Most roadside calls never need a tow
A battery, a key, a flat, five gallons of fuel. If that is all it is, dispatch will tell you on the phone and send a roadside technician instead of a wrecker. Wimberley Towing keeps two roadside technicians on the team for exactly this, and it is almost always the cheapest call you can make.
The reason it matters out here is distance. A stall on Ranch Road 12, or on Highway 290 west of Dripping Springs, is a long way from a metro yard, and waiting two hours for a truck that then does not have the right gear is how a twenty minute problem turns into an afternoon.
A dead battery
This is the call we get most, and it is the one that most often ends with you simply driving away. If you left the lights on or the car sat for a fortnight, a jump start service gets you moving and there is no tow to pay for. If the battery is genuinely at the end of its life, we will tell you that on scene rather than let you find out again tomorrow.
A flat tire
Changing a wheel is not complicated. Doing it on a narrow shoulder on I-35 through Kyle, with traffic a metre from your back, is genuinely dangerous. That is the real argument for calling rather than kneeling by a live lane, and it is what our flat tire change service is for. If there is no usable spare, the car goes on a deck instead, and dispatch will say so up front.
Keys locked in the car
Keys on the seat, engine running, shopping in the boot.

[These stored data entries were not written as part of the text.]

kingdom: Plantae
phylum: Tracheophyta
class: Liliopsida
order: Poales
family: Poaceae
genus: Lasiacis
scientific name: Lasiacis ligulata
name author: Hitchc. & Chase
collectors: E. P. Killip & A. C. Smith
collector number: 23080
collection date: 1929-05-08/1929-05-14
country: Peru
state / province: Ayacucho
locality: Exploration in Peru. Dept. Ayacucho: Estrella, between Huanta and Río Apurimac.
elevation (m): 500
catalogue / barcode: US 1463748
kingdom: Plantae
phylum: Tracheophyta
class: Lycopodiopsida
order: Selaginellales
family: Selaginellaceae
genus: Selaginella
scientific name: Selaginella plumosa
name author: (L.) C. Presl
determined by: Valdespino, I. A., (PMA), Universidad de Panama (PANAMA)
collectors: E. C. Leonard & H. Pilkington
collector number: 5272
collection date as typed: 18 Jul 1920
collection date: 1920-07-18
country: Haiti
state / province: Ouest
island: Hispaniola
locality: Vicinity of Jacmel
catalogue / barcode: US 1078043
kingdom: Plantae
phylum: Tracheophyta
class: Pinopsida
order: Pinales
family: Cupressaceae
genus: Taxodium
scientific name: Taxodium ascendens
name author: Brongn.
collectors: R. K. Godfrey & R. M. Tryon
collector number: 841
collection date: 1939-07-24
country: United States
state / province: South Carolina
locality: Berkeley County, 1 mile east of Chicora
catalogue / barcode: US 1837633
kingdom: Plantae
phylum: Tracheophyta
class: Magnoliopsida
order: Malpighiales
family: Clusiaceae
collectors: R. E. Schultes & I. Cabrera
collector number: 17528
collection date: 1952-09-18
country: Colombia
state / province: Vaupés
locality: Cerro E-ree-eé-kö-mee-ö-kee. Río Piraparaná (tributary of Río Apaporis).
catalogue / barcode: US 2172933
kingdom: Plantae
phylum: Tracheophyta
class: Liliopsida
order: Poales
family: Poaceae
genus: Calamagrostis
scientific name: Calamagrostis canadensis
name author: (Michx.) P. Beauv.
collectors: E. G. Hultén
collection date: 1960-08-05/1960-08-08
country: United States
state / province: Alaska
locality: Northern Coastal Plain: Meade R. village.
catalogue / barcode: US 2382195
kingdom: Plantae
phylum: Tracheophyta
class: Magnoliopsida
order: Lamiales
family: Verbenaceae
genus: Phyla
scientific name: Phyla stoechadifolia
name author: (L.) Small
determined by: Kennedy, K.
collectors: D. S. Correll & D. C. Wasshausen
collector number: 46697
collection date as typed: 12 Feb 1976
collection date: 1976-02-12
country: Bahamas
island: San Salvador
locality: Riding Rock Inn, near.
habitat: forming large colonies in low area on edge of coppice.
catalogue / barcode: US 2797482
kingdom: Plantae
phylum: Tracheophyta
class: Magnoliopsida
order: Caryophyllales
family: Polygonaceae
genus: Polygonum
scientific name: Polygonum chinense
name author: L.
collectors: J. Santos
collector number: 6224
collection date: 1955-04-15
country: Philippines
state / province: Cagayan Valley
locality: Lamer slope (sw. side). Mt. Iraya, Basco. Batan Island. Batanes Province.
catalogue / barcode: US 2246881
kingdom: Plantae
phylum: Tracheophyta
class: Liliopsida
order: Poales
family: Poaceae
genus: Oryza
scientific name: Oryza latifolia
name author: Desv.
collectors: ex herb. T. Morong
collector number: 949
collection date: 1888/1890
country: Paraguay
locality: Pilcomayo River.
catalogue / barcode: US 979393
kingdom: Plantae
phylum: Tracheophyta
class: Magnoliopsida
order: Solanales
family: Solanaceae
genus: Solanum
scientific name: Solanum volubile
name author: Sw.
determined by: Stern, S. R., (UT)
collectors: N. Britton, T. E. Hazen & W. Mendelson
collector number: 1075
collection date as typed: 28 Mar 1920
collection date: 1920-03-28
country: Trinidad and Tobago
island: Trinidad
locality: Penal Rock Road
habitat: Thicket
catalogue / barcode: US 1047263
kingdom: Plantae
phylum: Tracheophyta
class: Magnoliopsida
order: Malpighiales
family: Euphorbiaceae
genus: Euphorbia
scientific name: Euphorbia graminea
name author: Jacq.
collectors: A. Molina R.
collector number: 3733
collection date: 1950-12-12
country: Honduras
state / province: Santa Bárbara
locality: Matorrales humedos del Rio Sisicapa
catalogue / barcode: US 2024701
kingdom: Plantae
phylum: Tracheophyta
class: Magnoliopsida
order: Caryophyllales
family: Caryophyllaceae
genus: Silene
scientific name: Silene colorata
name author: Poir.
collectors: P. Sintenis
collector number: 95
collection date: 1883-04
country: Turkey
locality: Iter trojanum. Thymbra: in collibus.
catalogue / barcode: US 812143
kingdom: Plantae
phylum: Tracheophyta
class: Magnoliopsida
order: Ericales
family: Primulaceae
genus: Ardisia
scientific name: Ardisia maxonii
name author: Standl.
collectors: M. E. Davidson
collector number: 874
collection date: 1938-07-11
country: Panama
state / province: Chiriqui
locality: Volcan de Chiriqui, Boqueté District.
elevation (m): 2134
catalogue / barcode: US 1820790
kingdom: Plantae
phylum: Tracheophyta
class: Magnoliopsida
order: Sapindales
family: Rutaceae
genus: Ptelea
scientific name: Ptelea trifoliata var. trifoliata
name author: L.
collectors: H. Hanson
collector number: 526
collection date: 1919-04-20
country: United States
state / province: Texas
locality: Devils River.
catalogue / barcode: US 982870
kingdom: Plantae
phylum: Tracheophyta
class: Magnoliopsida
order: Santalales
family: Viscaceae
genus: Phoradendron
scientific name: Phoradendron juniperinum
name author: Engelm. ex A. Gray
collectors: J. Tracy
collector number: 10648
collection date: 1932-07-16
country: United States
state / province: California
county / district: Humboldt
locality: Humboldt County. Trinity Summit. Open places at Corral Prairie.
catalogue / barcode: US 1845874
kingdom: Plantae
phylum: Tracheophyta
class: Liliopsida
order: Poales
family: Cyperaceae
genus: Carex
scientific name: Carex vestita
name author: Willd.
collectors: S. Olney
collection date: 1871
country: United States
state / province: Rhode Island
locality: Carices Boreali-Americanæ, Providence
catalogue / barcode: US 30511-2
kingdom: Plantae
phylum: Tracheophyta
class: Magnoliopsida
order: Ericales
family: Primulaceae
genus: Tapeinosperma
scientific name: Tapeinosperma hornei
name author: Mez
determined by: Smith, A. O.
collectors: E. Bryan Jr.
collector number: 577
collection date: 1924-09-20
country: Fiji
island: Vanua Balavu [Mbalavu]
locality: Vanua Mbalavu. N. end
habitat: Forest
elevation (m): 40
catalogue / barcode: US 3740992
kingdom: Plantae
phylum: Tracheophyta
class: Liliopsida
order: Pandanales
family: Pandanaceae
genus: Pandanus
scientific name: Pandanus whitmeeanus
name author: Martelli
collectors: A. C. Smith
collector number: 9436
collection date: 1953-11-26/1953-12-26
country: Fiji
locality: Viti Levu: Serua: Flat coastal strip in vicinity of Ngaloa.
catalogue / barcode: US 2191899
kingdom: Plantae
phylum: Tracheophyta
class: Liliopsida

Our car lockout service runs every week and nobody is going to make you feel stupid about it. If there is a child or a pet locked inside, say that first when you call, because in a Texas summer it stops being a routine unlock.
Out of fuel
In a city this is embarrassing. On US 281 through Blanco County it means you are a long way from a pump with no footpath and no shade. Our fuel delivery brings enough to reach a station. If you have put the wrong fuel in, do not start the engine, and tell us on the call.
When roadside turns into a tow
Sometimes the jump does not take, the tire is shredded rather than flat, or the car will not start for a reason no amount of cable will fix. The same company that came out can put it on a deck, so you are not calling a second business. If the vehicle has left the pavement entirely, it is a winch job rather than a lift, and that is off-road recovery.